# C3-1: Determining the Young’s Modulus of Wood Along the Grain Using a Cantilever¶

## Apparatus¶

Wooden metre rule; $$100\text{g}$$ mass; elastic band; G-clamp; block of wood; vernier calipers; stopwatch; graph paper

## Procedure¶

1. Clamp the loaded metre rule firmly to the end of a bench with a definite length, $$L$$, projecting from the edge of the bench.
2. Start the metre rule vibrating vertically and find the periodic time, $$T$$, for one complete oscillation. Do this by timing $$20$$ oscillations and dividing by $$20$$. Find $$T$$ for the following lengths $$L: 0.5, 0.6, 0.7, 0.75, 0.8, \text{ and } 0.9\text{m}$$. Tabulate your readings of $$L$$ and $$T$$.
3. Using the callipers, measure the dimensions $$b$$ and $$d$$ of the metre rule. Take six readings for each dimension at different positions along the rule.

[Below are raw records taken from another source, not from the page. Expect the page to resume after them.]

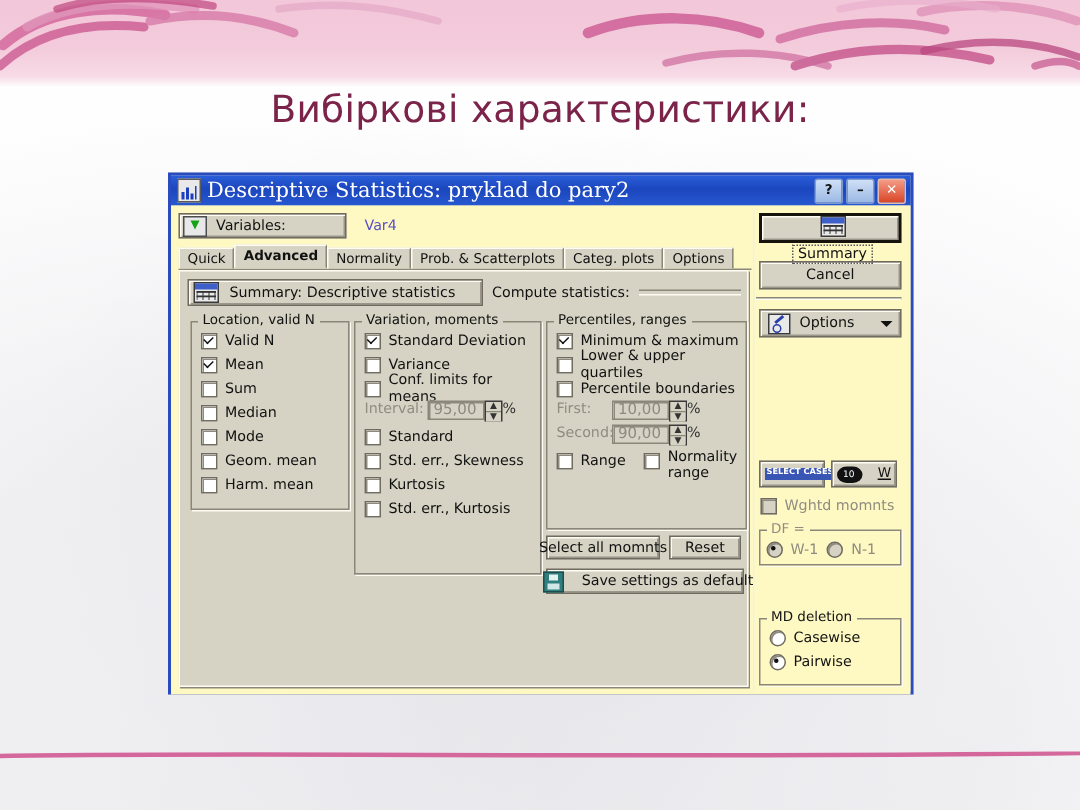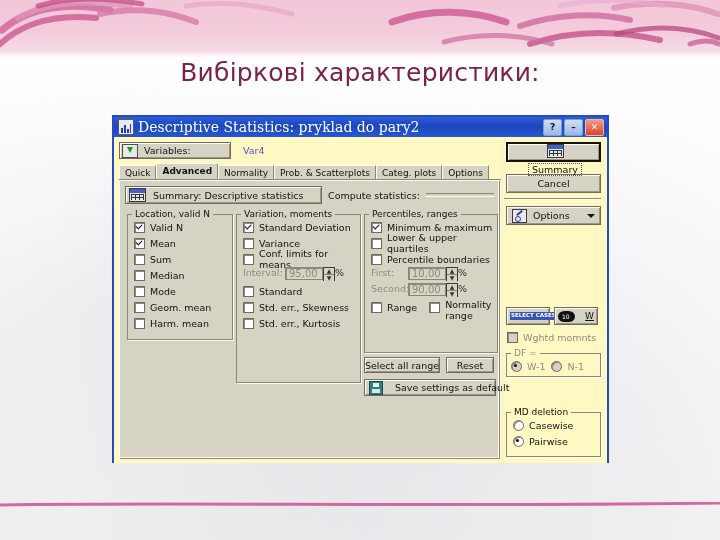--- a/index.html
+++ b/index.html
@@ -299,6 +299,10 @@
               </div>
             <div class="chk">
                 <span class="box"></span>
+                <span>Kurtosis</span>
+              </div>
+            <div class="chk">
+                <span class="box"></span>
                 <span>Std. err., Kurtosis</span>
               </div>
           </fieldset>

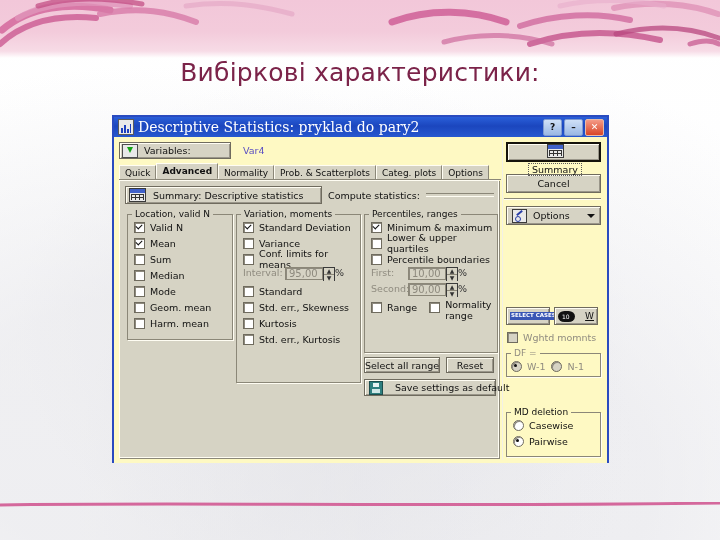--- a/index.html
+++ b/index.html
@@ -355,7 +355,7 @@
           </fieldset>
 
           <div class="btnrow" style="left:244px;top:176px;">
-            <div class="btn" style="width:76px;height:16px;">Select all range</div>
+            <div class="btn" style="width:76px;height:16px;">Select all momnts</div>
             <div class="btn" style="width:48px;height:16px;">Reset</div>
           </div>
           <div class="btn save-btn" style="position:absolute;left:244px;top:198px;width:132px;height:17px;">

Record the readings, then calculate the mean values of $$b$$ and $$d$$.

## Observations¶

$$M =$$ mass at end of the metre rule = ________ kg

6 readings for $$b$$: ______, ______, ______, ______, ______, ______

Average $$b$$ : ________ m

6 readings for $$d$$: ______, ______, ______, ______, ______, ______

Average $$d$$ : ________ m

Tabulate:

## Theory¶

Bending theory gives $$s = \frac{4 F L^3}{b d^3 E}$$ where $$F$$ is a force applied to the end of the metre rule and $$E$$ is known as the Young’s modulus(reference Scholarship Physics by Nelkon, fifth edition, p44). Thus if the rule is depressed a distance, $$s$$, from equilibrium the restoring force is:

$F=-\frac{b d^3 E s}{4 L^3}=-ks \quad \text{ where } \quad k=\frac{b d^3 E}{4 L^3}$

This force acts on the mass at the end of the rule. Ignoring the mass of the metre rule itself, the following is derived:

$F = M a = - k s \quad \text{and therefore} \quad a = - \frac{k}{M} s$

The solution to this equation comes from the theory of simple harmonic motion. The equation describes an oscillation with $$\omega ^2 = \frac{k}{M}$$. In terms of the period this is:

$T=\frac{2 \pi}{\omega} = 2 \pi \sqrt{\frac{M}{k}}$

Therefore:

$T^2 =\frac{4 \pi ^2 M}{k}=\frac{16 \pi ^2 M}{b d^3 E}L^3$

## Analysis¶

1. Plot a graph of $$T^2$$ against $$L^3$$ and find the gradient.
2. From the equation $$T^2 =\frac{16 \pi ^2 M}{b d^3 E}L^3$$ and the gradient of your graph determine $$E$$, the Young’s modulus of the wood along the grain.
3. The Young’s modulus across the grain is about $$0.5\text{GPa}$$. Compare this with your value of $$E$$ from (2.) and give a reason for the difference.
4. Calculate the longitudinal tension that would stretch the metre rule by $$0.1\text{mm}$$. Use the dimensions of the rule, your calculated value for $$E$$, and the relation: $$E = \frac{\text{stress}}{\text{strain}}$$